▶ _WHAT THE TASK ASKS_: Take the line containing "index pip: (526, 358)" and every line after it in the data below, and print them exactly as given, with nothing else.

▶ _SUPPLIED MATERIAL_:
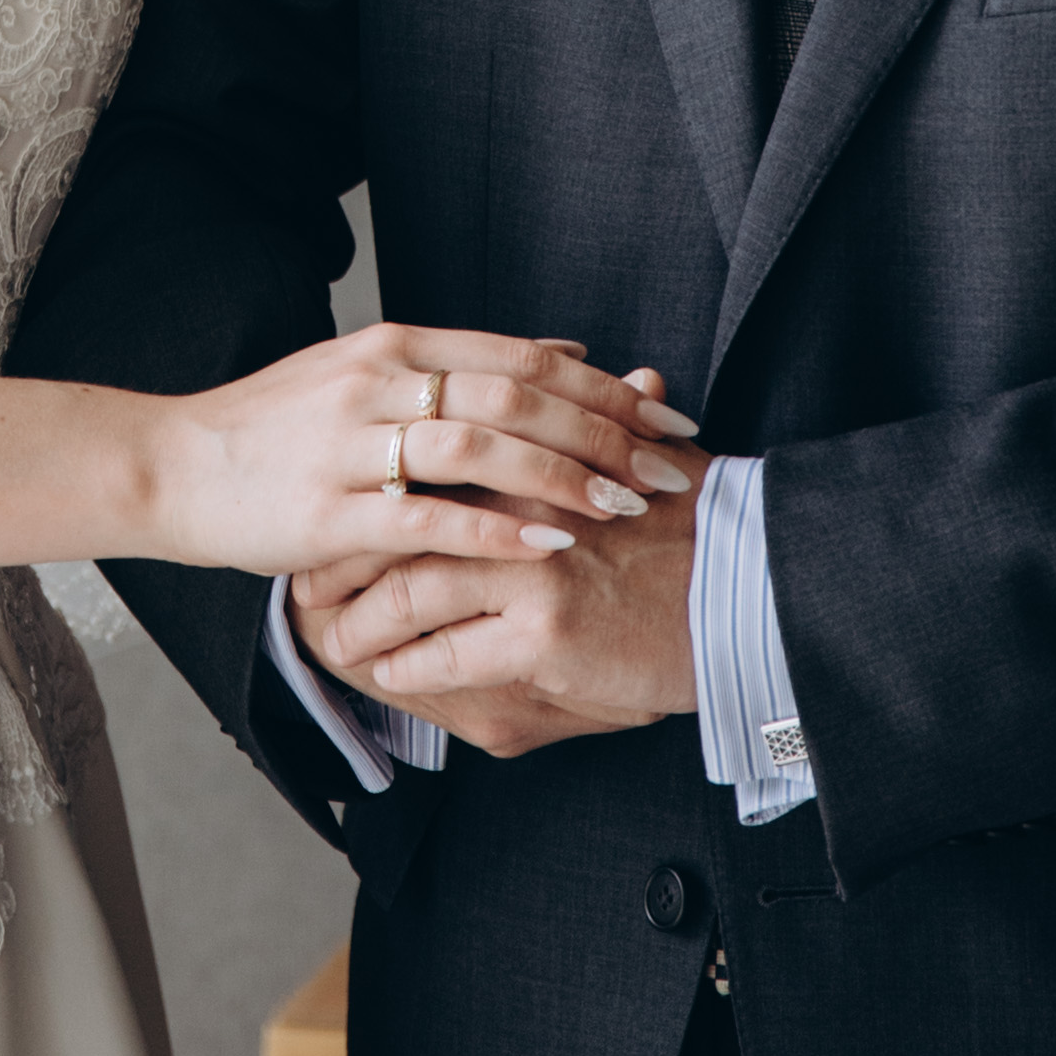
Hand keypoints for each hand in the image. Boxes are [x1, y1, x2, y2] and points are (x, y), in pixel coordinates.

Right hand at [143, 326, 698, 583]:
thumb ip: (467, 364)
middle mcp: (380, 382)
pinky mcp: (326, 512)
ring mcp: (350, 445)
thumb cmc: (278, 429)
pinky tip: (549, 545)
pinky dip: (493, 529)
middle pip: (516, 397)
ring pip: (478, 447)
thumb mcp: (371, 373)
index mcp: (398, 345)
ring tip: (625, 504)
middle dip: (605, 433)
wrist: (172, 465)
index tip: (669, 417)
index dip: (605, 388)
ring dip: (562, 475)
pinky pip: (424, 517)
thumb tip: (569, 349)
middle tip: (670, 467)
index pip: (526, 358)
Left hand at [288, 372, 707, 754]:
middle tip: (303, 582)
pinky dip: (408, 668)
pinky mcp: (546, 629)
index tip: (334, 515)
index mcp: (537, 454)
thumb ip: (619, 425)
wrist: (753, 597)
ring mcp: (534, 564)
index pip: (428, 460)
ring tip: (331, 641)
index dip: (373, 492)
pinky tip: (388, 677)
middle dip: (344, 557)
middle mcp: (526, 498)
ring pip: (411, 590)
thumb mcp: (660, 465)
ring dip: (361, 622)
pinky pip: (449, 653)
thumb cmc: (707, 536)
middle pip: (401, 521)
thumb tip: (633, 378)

▶ _ANSWER BELOW_:
index pip: (526, 358)
Left hand at [288, 372, 707, 754]:
middle tip: (303, 582)
pinky dip: (408, 668)
pinky mcp: (546, 629)
index tip: (334, 515)
index mcp: (537, 454)
thumb ip: (619, 425)
wrist: (753, 597)
ring mcp: (534, 564)
index pip: (428, 460)
ring tip: (331, 641)
index dip: (373, 492)
pinky tip: (388, 677)
middle dip: (344, 557)
middle mcp: (526, 498)
ring pip: (411, 590)
thumb mcp: (660, 465)
ring dip: (361, 622)
pinky pip: (449, 653)
thumb cmc: (707, 536)
middle pip: (401, 521)
thumb tip: (633, 378)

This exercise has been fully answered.